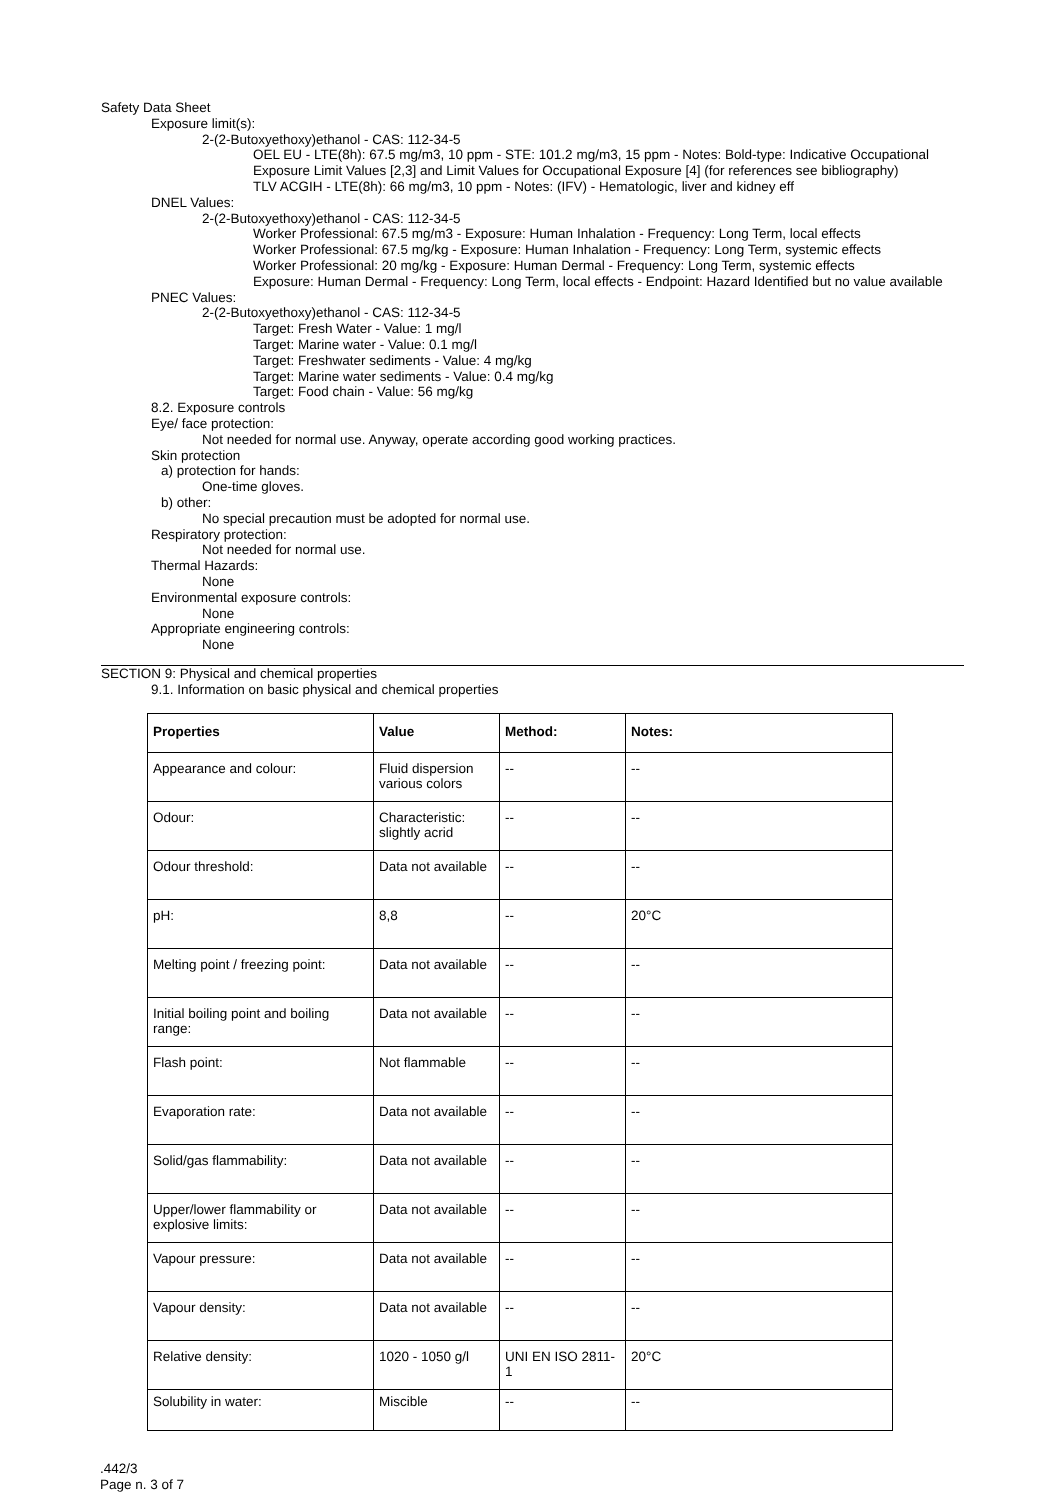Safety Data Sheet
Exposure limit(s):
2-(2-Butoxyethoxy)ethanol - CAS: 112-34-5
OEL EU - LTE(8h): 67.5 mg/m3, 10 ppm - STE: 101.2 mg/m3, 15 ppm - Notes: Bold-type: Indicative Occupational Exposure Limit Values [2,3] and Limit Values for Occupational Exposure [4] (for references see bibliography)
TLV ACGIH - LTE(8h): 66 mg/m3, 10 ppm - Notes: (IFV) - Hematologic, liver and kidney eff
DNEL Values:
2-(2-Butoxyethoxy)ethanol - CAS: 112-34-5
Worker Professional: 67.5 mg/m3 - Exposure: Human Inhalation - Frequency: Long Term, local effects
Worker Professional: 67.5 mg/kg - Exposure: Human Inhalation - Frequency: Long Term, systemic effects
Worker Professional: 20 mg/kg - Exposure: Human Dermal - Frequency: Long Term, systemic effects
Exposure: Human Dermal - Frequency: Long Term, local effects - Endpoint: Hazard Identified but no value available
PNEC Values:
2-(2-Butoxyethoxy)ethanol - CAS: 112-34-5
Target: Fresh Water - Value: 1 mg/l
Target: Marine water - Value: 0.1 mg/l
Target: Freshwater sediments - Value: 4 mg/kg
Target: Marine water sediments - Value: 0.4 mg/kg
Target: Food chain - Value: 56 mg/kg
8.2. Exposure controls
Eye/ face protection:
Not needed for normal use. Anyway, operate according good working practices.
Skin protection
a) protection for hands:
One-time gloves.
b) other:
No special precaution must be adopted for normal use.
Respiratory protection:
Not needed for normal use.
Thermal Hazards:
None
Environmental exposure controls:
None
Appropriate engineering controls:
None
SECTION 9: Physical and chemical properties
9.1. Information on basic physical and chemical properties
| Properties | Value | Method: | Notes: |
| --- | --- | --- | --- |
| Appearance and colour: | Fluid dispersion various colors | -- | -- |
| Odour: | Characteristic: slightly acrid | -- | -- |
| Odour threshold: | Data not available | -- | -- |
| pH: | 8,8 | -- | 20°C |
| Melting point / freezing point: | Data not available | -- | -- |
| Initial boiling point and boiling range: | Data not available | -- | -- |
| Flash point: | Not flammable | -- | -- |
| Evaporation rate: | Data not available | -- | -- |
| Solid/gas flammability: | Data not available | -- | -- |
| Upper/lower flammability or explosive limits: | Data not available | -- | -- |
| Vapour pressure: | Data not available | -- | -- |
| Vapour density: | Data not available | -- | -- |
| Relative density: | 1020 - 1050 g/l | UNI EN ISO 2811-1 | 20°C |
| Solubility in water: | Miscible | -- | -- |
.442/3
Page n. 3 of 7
+-------+
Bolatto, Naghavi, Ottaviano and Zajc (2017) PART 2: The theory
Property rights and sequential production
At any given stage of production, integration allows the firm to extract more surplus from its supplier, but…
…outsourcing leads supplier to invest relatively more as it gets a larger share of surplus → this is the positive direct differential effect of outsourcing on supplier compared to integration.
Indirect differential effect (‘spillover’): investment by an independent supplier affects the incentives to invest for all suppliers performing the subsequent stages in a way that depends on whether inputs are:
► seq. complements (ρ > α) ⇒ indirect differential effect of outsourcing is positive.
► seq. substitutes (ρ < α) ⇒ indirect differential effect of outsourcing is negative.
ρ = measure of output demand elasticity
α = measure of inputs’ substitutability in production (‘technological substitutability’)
+-------+
Exercise
In the data above, find the line that contains "8.2. Exposure controls" and the line that contains "2811-1 | 20°C |". Repeat exactly those lines and every line between them, and only those.

Your solution
8.2. Exposure controls
Eye/ face protection:
Not needed for normal use. Anyway, operate according good working practices.
Skin protection
a) protection for hands:
One-time gloves.
b) other:
No special precaution must be adopted for normal use.
Respiratory protection:
Not needed for normal use.
Thermal Hazards:
None
Environmental exposure controls:
None
Appropriate engineering controls:
None
SECTION 9: Physical and chemical properties
9.1. Information on basic physical and chemical properties
| Properties | Value | Method: | Notes: |
| --- | --- | --- | --- |
| Appearance and colour: | Fluid dispersion various colors | -- | -- |
| Odour: | Characteristic: slightly acrid | -- | -- |
| Odour threshold: | Data not available | -- | -- |
| pH: | 8,8 | -- | 20°C |
| Melting point / freezing point: | Data not available | -- | -- |
| Initial boiling point and boiling range: | Data not available | -- | -- |
| Flash point: | Not flammable | -- | -- |
| Evaporation rate: | Data not available | -- | -- |
| Solid/gas flammability: | Data not available | -- | -- |
| Upper/lower flammability or explosive limits: | Data not available | -- | -- |
| Vapour pressure: | Data not available | -- | -- |
| Vapour density: | Data not available | -- | -- |
| Relative density: | 1020 - 1050 g/l | UNI EN ISO 2811-1 | 20°C |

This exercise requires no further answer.